>> start SELECTION

Monday, May 4, 2015

Faiz on Khusrau

Tribute to Hazrat Amir Khusrau 


Faiz Ahmed Faiz
Of the many great names that adorn the pages of Muslim history in South Asia, the name of Hazrat Amir Khusrau ranks amongst the greatest.  Scholar and statesman, soldier and savant, courtier and mystic, writer and musicologist, philosopher and wit, he combined in his person the best of all the accomplishments that contemporary society offered.  He lived in one of the most formative periods of the social and cultural evolution of Muslim society as a separate and distinctive entity the period of the Delhi Sultanate.  It was during this period that the process of ethnic and cultural assimilation of Muslim West-Asian and indigenous South Asian peoples matured, a process that reached its culmination during the days of the great Mughal Empire.  Muslim immigrants from across its borders gradually came to accept their new habitation as a land of their own:  the barriers of racial exclusiveness and social elitism which divided the Turkish aristocracy and the native masses were effectively pierced and out of the fusion of their two cultures a new civilization was born.  This cultural synthesis found expressions at different levels in language and literature, in music and the decorative arts, in social and religious practices, and in the idiom of everyday living.  Amir Khusaru was one of the main catalytic agents in this ferment and strode like a colossus over this vast panorama of social, political and cultural change.

>> end SELECTION

Please continue the tribute to Amir Khusrau, starting right after its last sentence.

>> start GIVEN INFORMATION

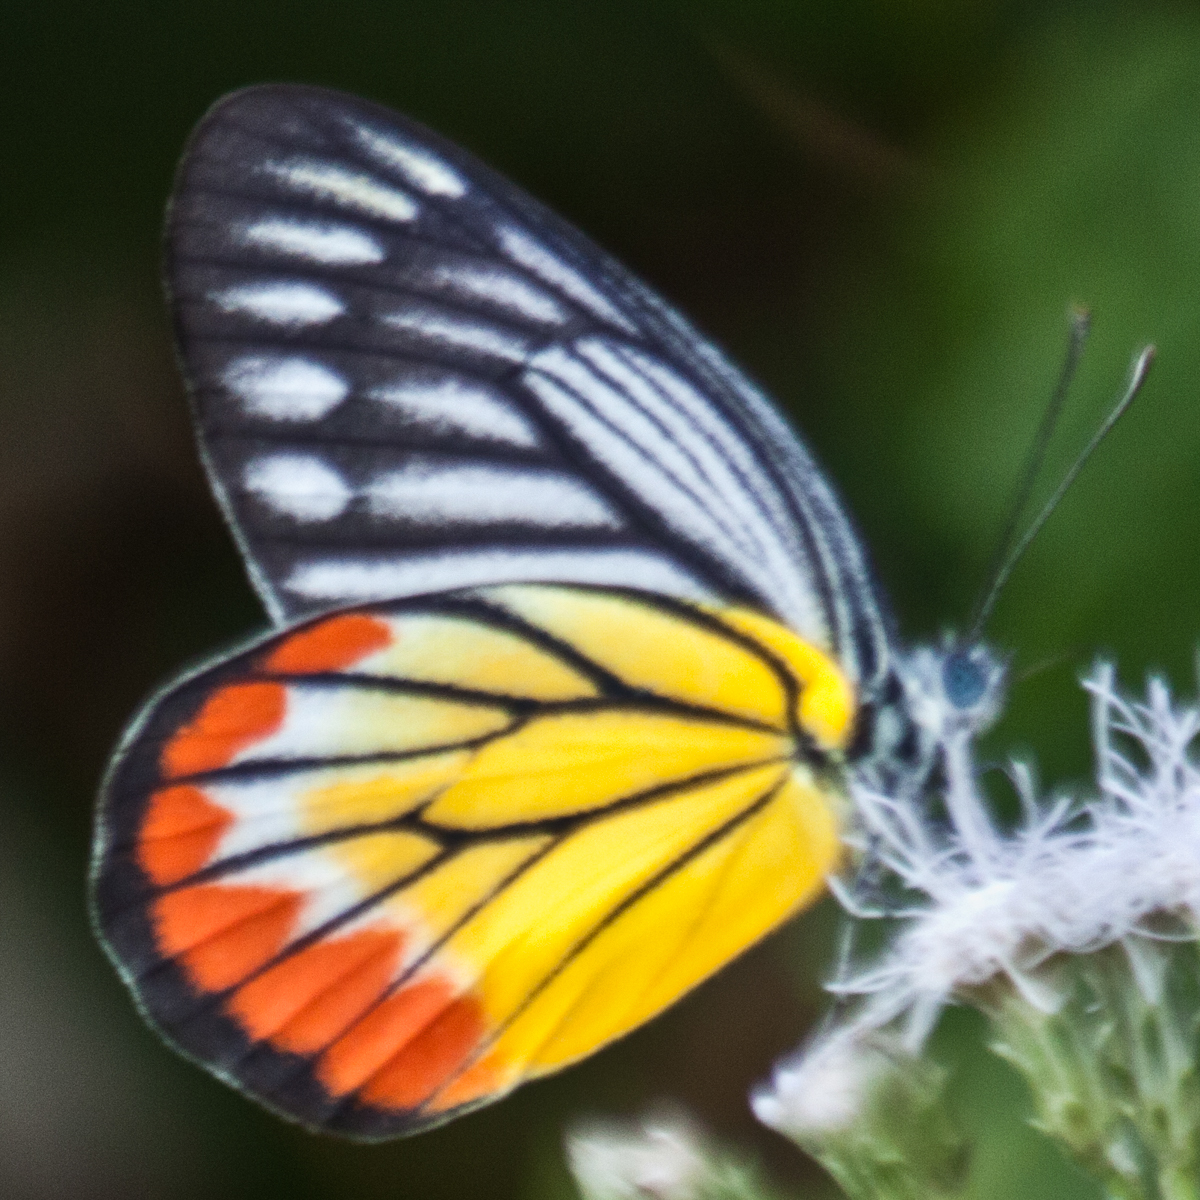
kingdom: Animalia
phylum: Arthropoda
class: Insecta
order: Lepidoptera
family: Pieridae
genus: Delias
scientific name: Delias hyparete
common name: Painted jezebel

>> end GIVEN INFORMATION
>> start GIVEN INFORMATION

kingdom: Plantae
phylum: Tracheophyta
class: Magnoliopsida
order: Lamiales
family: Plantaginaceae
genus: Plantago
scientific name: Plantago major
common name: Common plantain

>> end GIVEN INFORMATION
>> start GIVEN INFORMATION

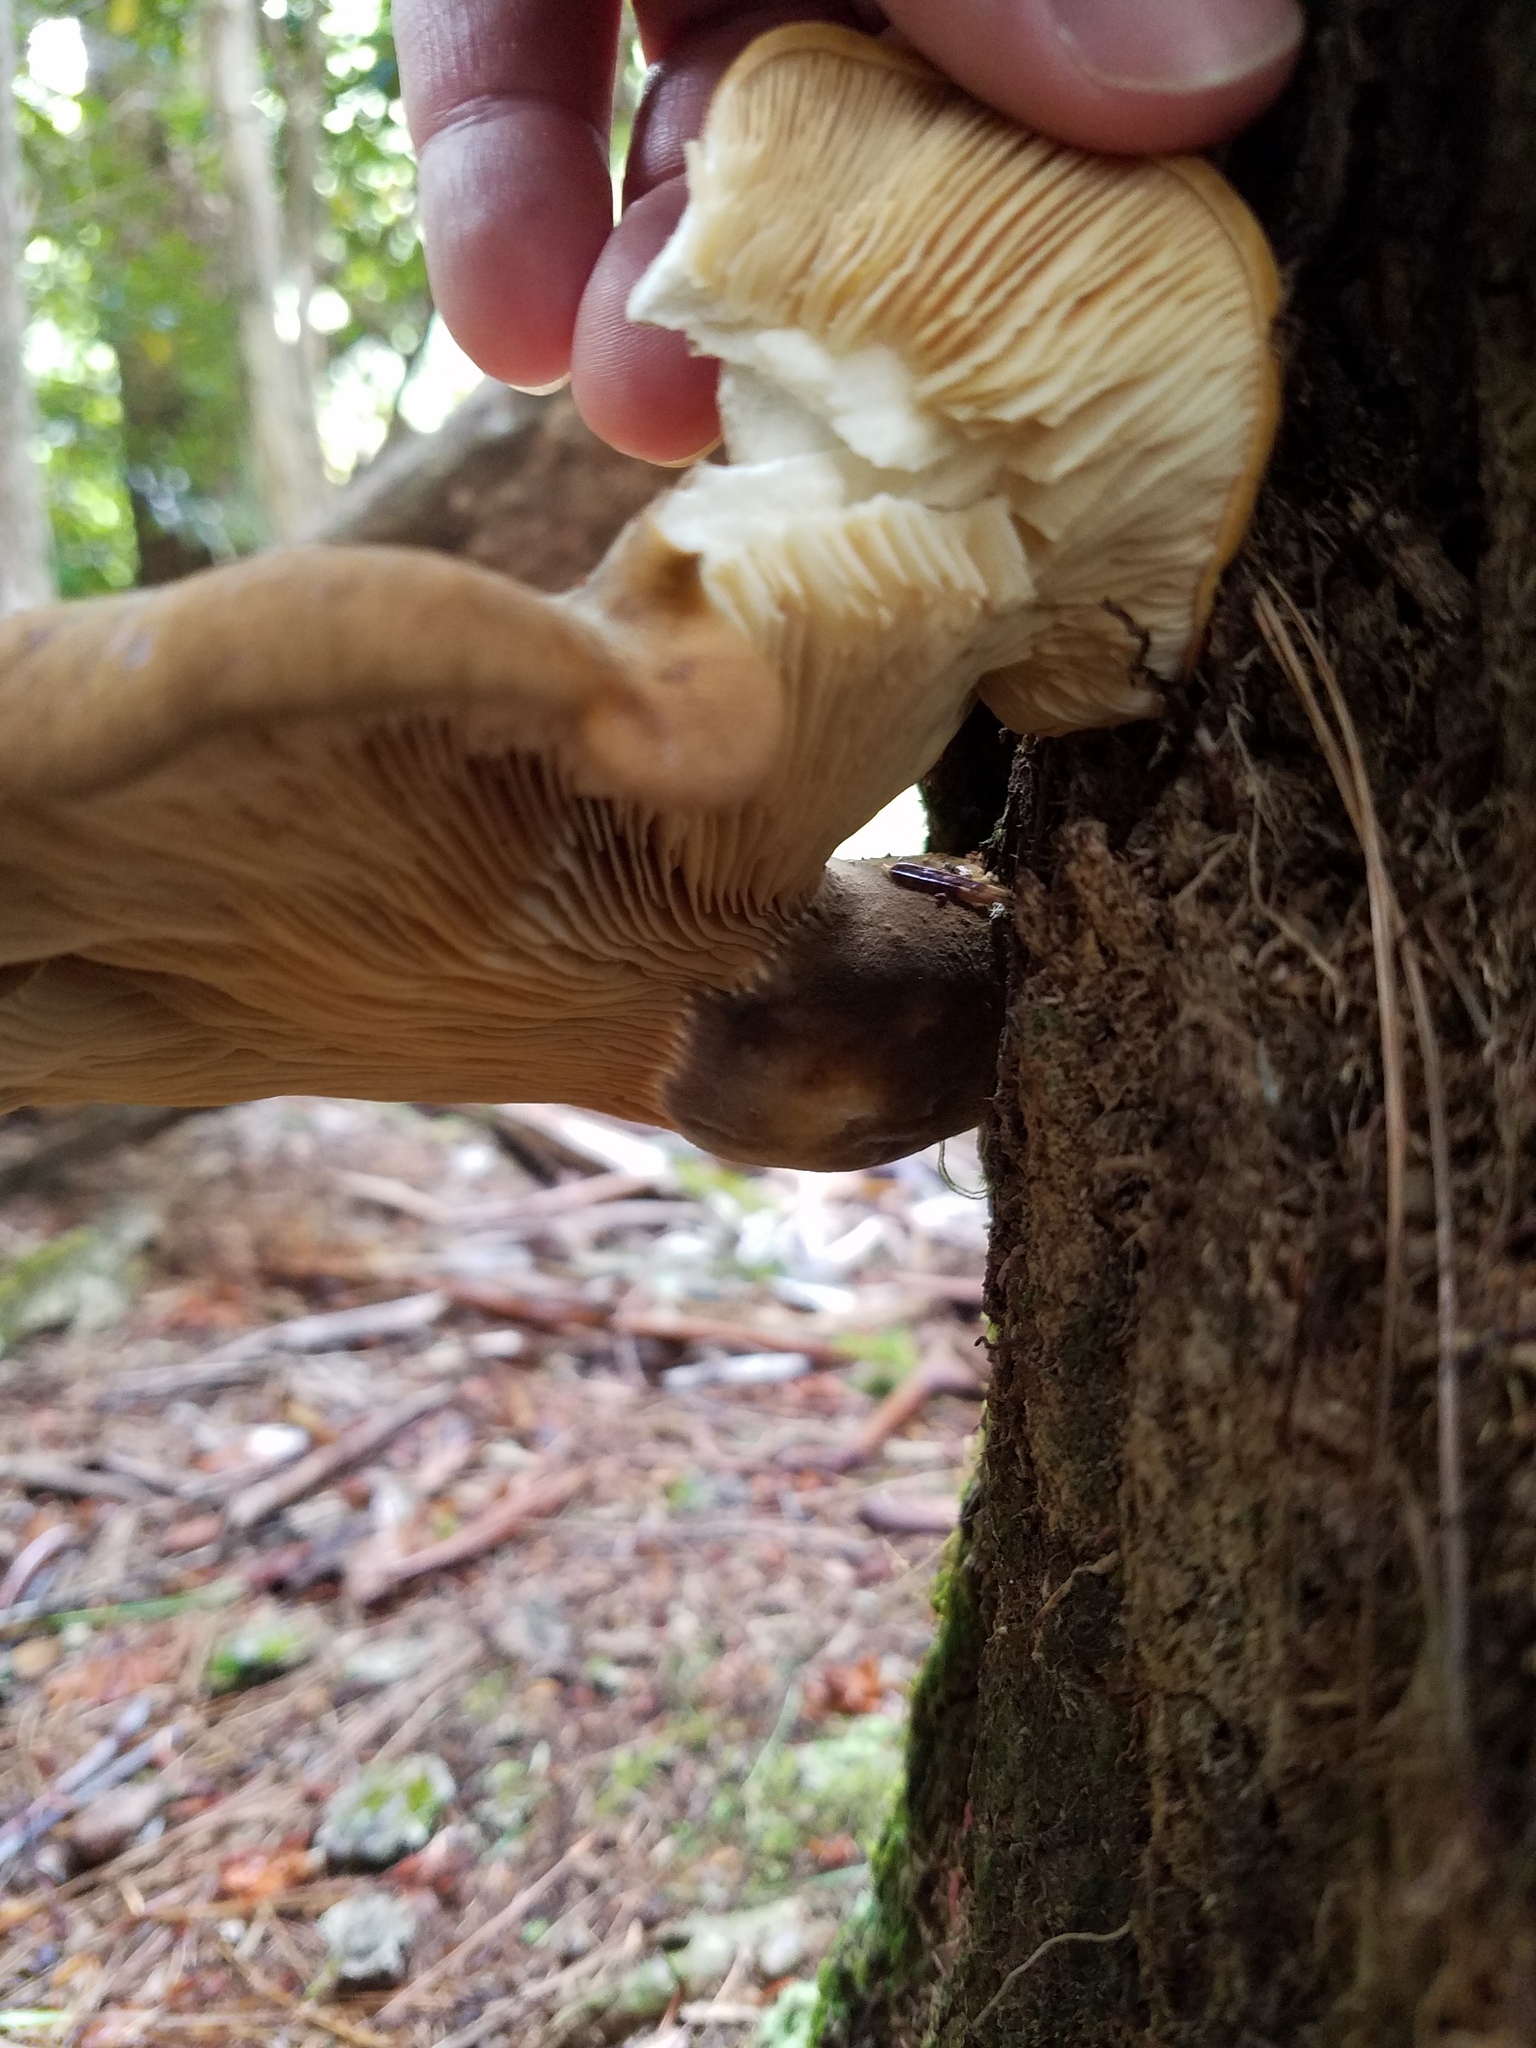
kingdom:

>> end GIVEN INFORMATION

• RESULT:
He was a humanist in the truest sense of the word, equally opposed to the aristocratic ideals of nobility of birth and purity of blood and the heartless fanaticism of bigoted priestocracy.  He was equally at home in the company of the highest in the land, kings and emperors, and the most lowly born weavers and washermen, peasants and working women.  And he wrote and sang for all of them.  He wrote ornate eulogies of kings and captains, profound historical and philosophical dissertations for the learned, tender and moving lyrics both devout and profane, alongside riddles and jingles for children, word games for housewives, and homely songs for love-sick maidens and tired old men.  And he taught the music makers of his time to sing these compositions in a mode that touched every heart.  Thus apart from his very significant contributions to contemporary history, it is by this ineffable body of music and verse that he is best remembered by posterity.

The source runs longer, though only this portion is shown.